Antihemophilic Factor (Recombinant Porcine Sequence)

Antihemophilic factor temporarily raises factor VIII levels in blood to help with clotting.

Overview

Antihemophilic factor refers to a protein that occurs naturally in the blood and helps the blood to clot. Hemophilia develops when there's a deficiency of antihemophilic factor VIII. Antihemophilic factor medication temporarily increases factor VIII in blood to promote clotting.

Antihemophilic factor must not be used by people suffering from von Willebrand disease.

It can also be used for other purposes not covered in this article.

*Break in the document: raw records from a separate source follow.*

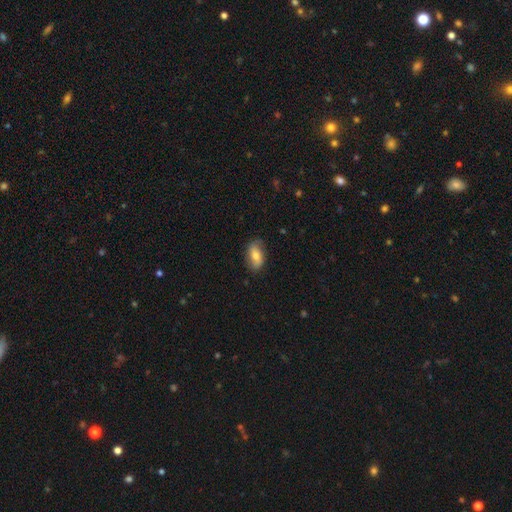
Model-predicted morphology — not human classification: The model was most divided on "smooth or featured": smooth: 60%, featured or disk: 33%, star or artifact: 7%. More confident: how rounded — in between (89%); merging — none (76%).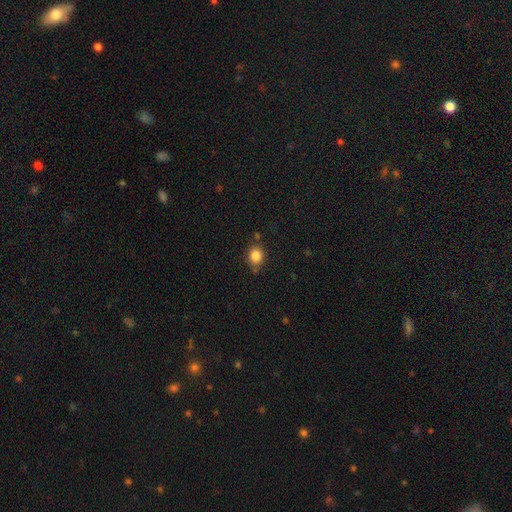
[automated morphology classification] type=smooth (85%); roundness=round (64%); merging=none (76%).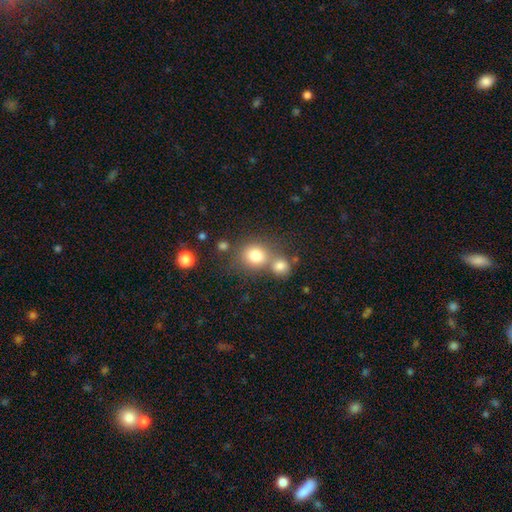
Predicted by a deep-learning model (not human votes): Smooth or featured? Predicted: smooth (p=0.79). How rounded? Predicted: round (p=0.82). Merging? Predicted: none (p=0.51).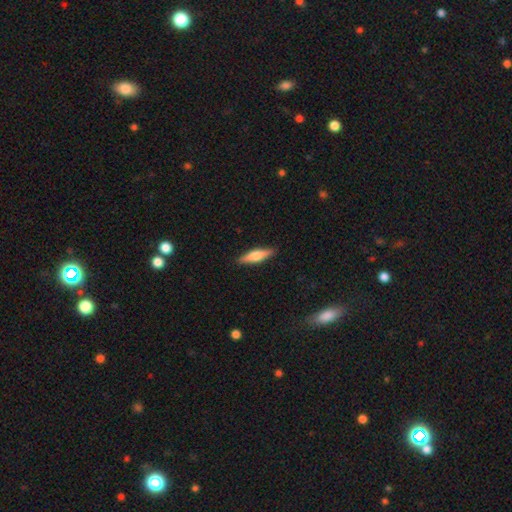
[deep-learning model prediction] smooth 58%, featured or disk 37%, star or artifact 6%. Down the decision tree: how rounded — cigar-shaped (70%); merging — none (89%).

If you've ever had a serious allergic reaction to this medication in the past, don't use it. Also don't use it if you're allergic to beef or mouse proteins.

Your body may create antibodies against this medication, reducing its effectiveness. Call your physician if Antihemophilic factor seems to be ineffective in stopping your bleeding.

Carefully follow all directions on how to store Antihemophilic factor. Each brand of this medicine may have specific directions about storage at room temperature or in a refrigerator, and for a specific number of months only.

Before you take Antihemophilic factor, have your blood clotting condition diagnosed as a lack of factor VIII. This medication won't treat von Willebrand disease.

Your doctor may advise that you have a hepatitis vaccination prior to using Antihemophilic factor.

Some Antihemophilic factor brands aren't recommended for use by anybody under the age of 18. If you have questions about certain brands of Antihemophilic factor, ask your pharmacist.

Talk to your physician about the benefits and downsides of using Antihemophilic factor.

Conditions treated

  • Hemophilia A
  • Factor VII deficiency-related bleeding
  • Hemophilia A-related bleeding

Type of medicine

  • Antihemophilic agent

Side effects

Apart from its desirable effects, Antihemophilic factor can cause several undesirable effects. All of the side effects below may not occur, but if they occur they'll need medical attention.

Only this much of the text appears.